Schulze J, Troeger C
Abteilung Hand- und periphere Nervenchirurgie, Universitätsspital Basel, Schweiz.
Handchir Mikrochir Plast Chir. 2010 Feb;42(1):44-8. doi: 10.1055/s-0030-1247590. Epub 2010 Mar 4.
The complex regional pain syndrome type I (CRPS I) is a painful neuropathic disorder with an antecedent disproportionate trauma leading to spontaneous pain, hyperalgesia, impaired motor function, swelling, changes in sweating and vascular abnormalities without nerve injury. Whether this syndrome is the result of central or peripheral autonomic dysfunction is still a matter of debate.

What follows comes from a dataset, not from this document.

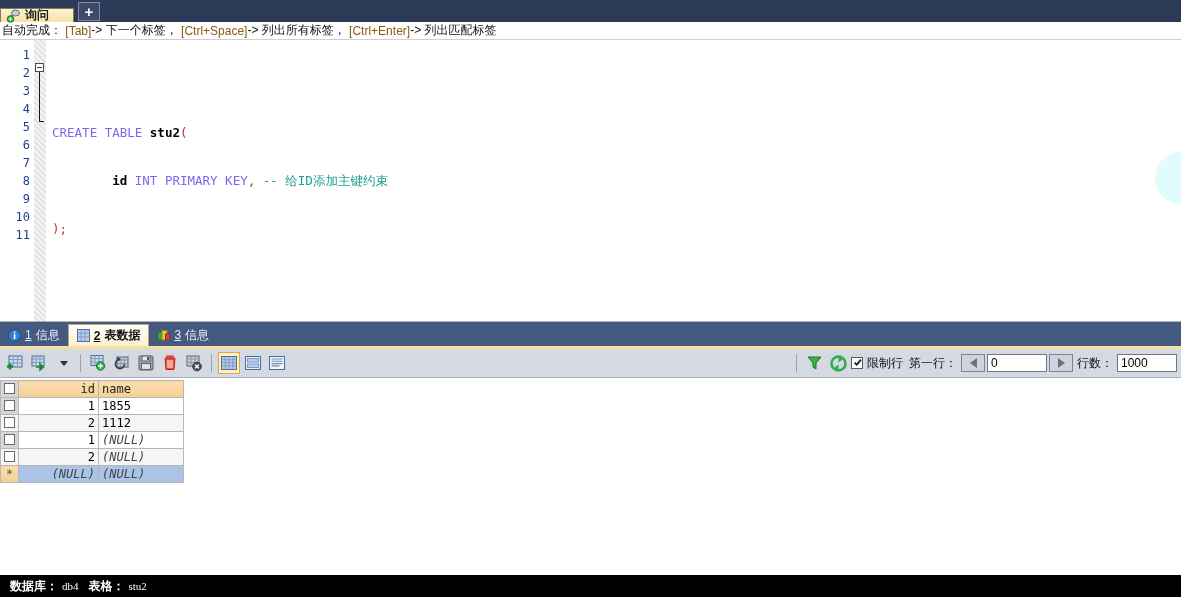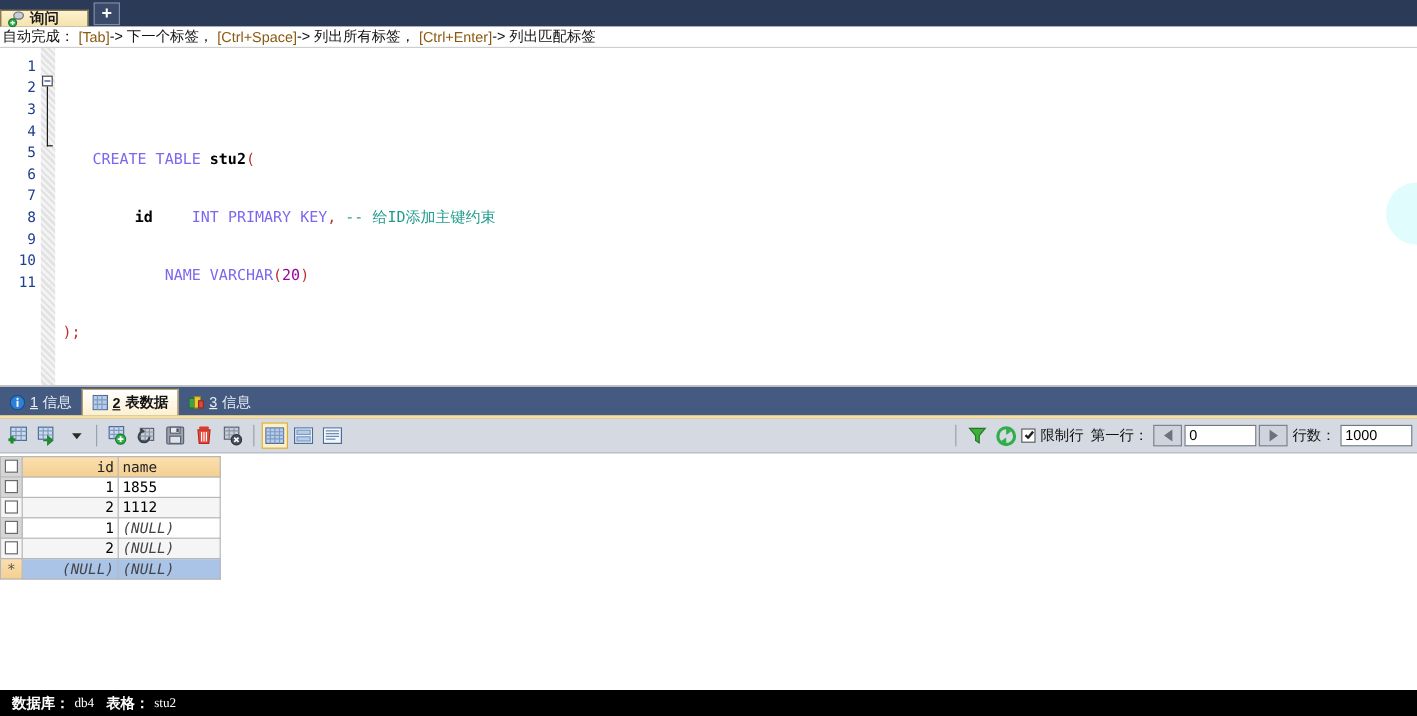"CREATE TABLE" .kw { margin-left: 25px -> none }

The purpose of this study was to determine the activity of the sympathetic nervous system in patients with CRPS I by power spectral analysis of heart rate variability.
This is a pilot study on 6 patients (mean age 50 years; 4 female, 2 male) diagnosed as suffering from CRPS I and 6 age-matched healthy controls. In the pain-free interval and after taking rest for 5 min, 512 subsequent heart beats were obtained with an ECG standard lead II in the supine and then sitting position. Using an autoregressive model, power spectral densities were calculated for the following frequency bands: <0.040 Hz (very low frequency; VLF), 0.040-0.150 Hz (low frequency; LF) and 0.150-0.4 Hz (high frequency; HF). The sympatho-vagal balance is expressed by the ratio of the low-frequency component (LF) to the high-frequency component (HF) of the power spectrum.
Significant differences in the mean LF/HF ratios were found in the patients with CRPS I compared to the healthy controls in the supine position (LF/HF=4.01 vs. LF/HF=1.27; p=0.041). The application of stress by changing to the sitting position even increased that difference (6.72 vs. 1.93).
Our results support the hypothesis that the pathogenesis of the early stage CRPS I might be related to an increased sympathetic activity. By assessing the autonomic influence on the heart rate variability in CRPS I patients we could also conclude that this disturbance occurs rather at a central level.
Ⅰ型复杂性区域疼痛综合征(CRPS Ⅰ)是一种疼痛性神经病变疾病,先前存在不成比例的创伤,导致自发痛、痛觉过敏、运动功能受损、肿胀、出汗改变和血管异常,且无神经损伤。该综合征是中枢或外周自主神经功能障碍的结果仍存在争议。本研究的目的是通过心率变异性的功率谱分析来确定CRPS Ⅰ患者交感神经系统的活动。
这是一项针对6例诊断为CRPS Ⅰ的患者(平均年龄50岁;4例女性,2例男性)和6例年龄匹配的健康对照者的初步研究。在无痛间期且休息5分钟后,使用心电图标准Ⅱ导联在仰卧位然后坐位获取随后的512次心跳。使用自回归模型,计算以下频段的功率谱密度:<0.040 Hz(极低频;VLF)、0.040 - 0.150 Hz(低频;LF)和0.150 - 0.4 Hz(高频;HF)。交感 - 迷走平衡用功率谱的低频成分(LF)与高频成分(HF)的比值表示。
与健康对照者相比,CRPS Ⅰ患者在仰卧位时平均LF/HF比值存在显著差异(LF/HF = 4.01 vs. LF/HF = 1.27;p = 0.041)。改为坐位施加压力后,这种差异甚至更大(6.72 vs. 1.93)。
我们的结果支持以下假设,即早期CRPS Ⅰ的发病机制可能与交感神经活动增加有关。通过评估自主神经对CRPS Ⅰ患者心率变异性的影响,我们还可以得出这种紊乱主要发生在中枢水平的结论。